Figure 96

Features of chronic rejection. A, Arterial fibrosis and intimal thickening. B. Interstitial fibrosis and tubular atrophy. C, Typical presentation and pathologic features. Chronic rejection occurs during a span of months to years. It appears to be unresponsive to current treatment and has emerged as the major problem facing transplantation [5]. Because chronic rejection is thought to be the end result of uncontrolled repetitive acute rejection episodes or a slowly progressive inflammatory process, its onset may be as early as the first few weeks after transplantation or any time thereafter.

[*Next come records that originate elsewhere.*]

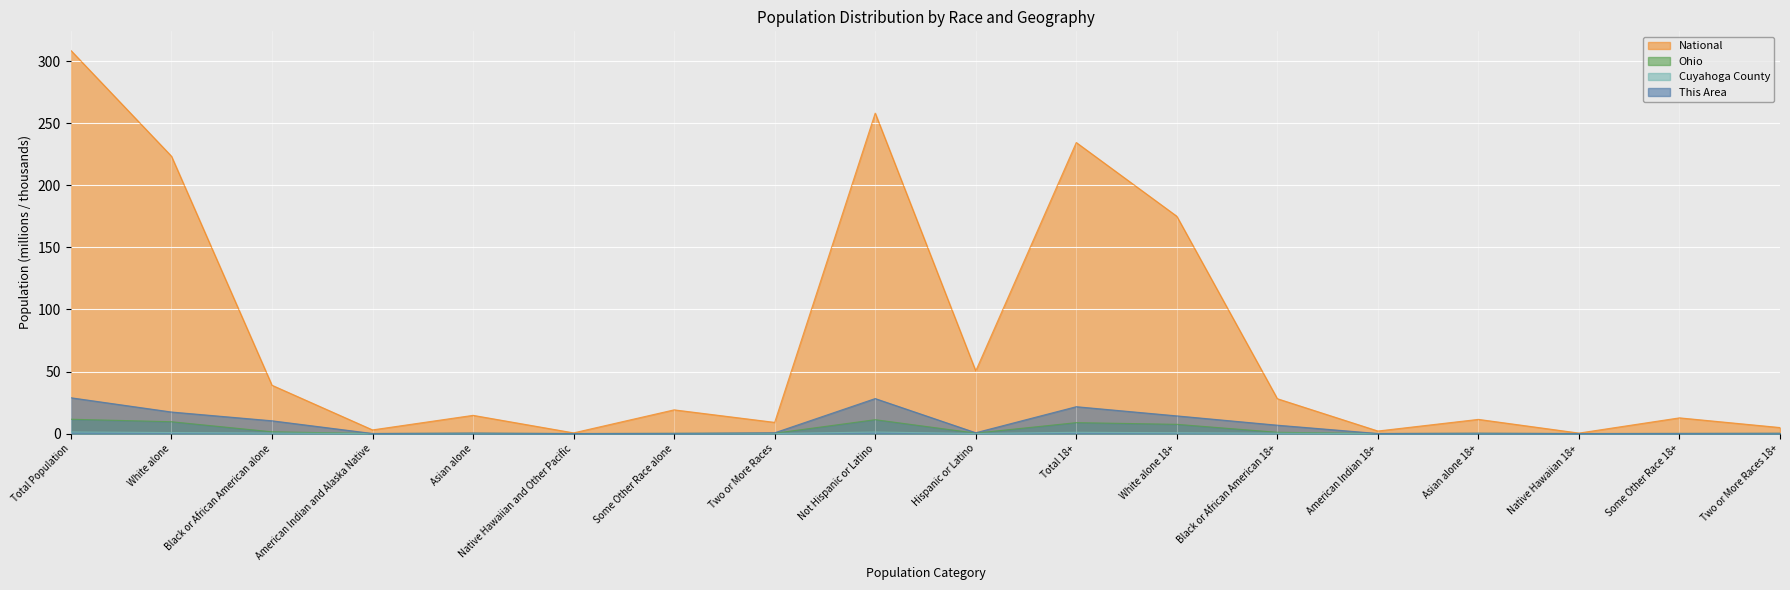

Which label corresponds to the largest value in the chart?

Total Population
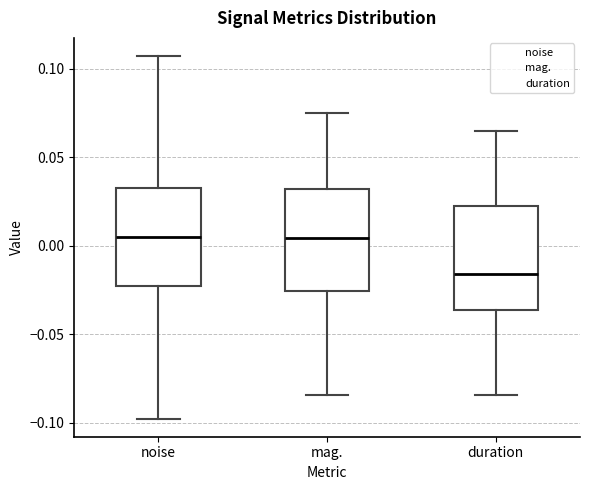

Reading left to right, read every box against the y-axis: the position of its median line, the range the box covers, and the ends of its whiskers. The values are not printed on the chart, so give them approximately, as read against the axis.

noise: median 0.005, box -0.020 to 0.030, whiskers -0.100 to 0.105
mag.: median 0.005, box -0.025 to 0.030, whiskers -0.085 to 0.075
duration: median -0.015, box -0.035 to 0.020, whiskers -0.085 to 0.065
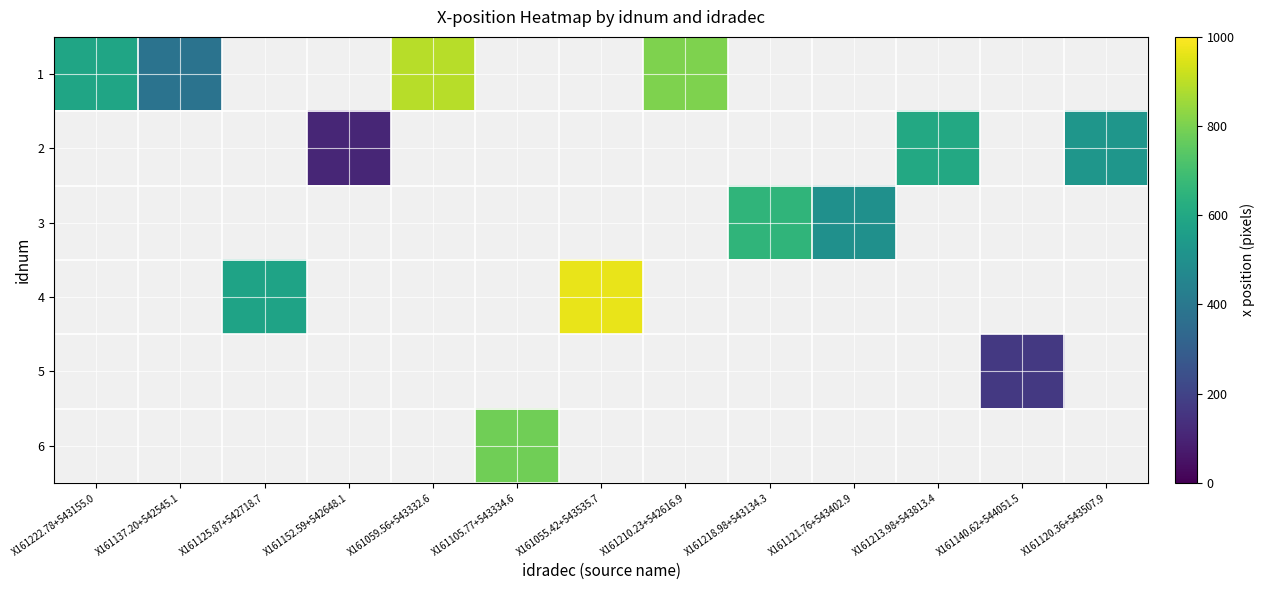

At how many categories does at least one series exceed 267?

11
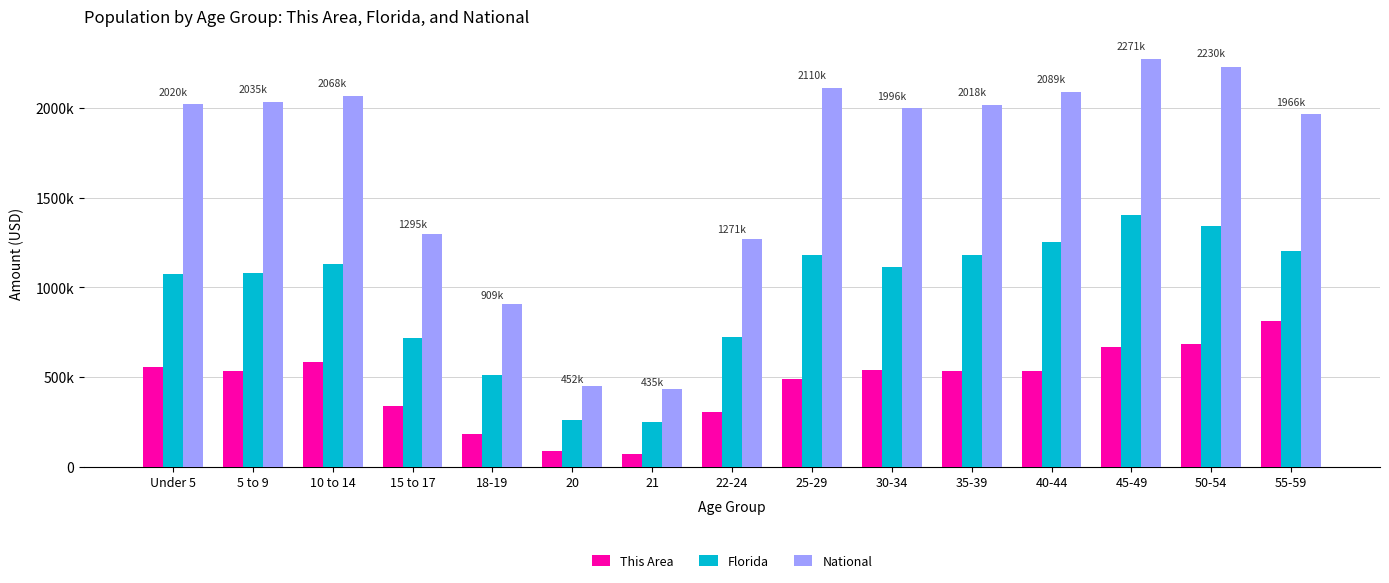

Are the bars grouped side by side (vs. stacked)?

Yes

D, The likely sequence of events in chronic rejection and potential mediating factors for key steps. Progressive azotemia, proteinuria, and hypertension are the clinical hallmarks of chronic rejection. Immunologic and nonimmunologic mechanisms are thought to play a role in the pathogenesis of this entity. Immunologic mechanisms include antibody-mediated tissue destruction that occurs possibly secondary to antibody-dependent cellular cytotoxicity leading to obliterative arteritis, growth factors derived from macrophages and platelets leading to fibrotic degeneration, and glomerular hypertension with hyperfiltration injury due to reduced nephron mass leading to progressive glomerular sclerosis. Nonimmunologic causes can also contribute to the decline in renal function. Atheromatous renovascular disease of the transplant kidney may also be responsible for a significant number of cases of progressive graft failure.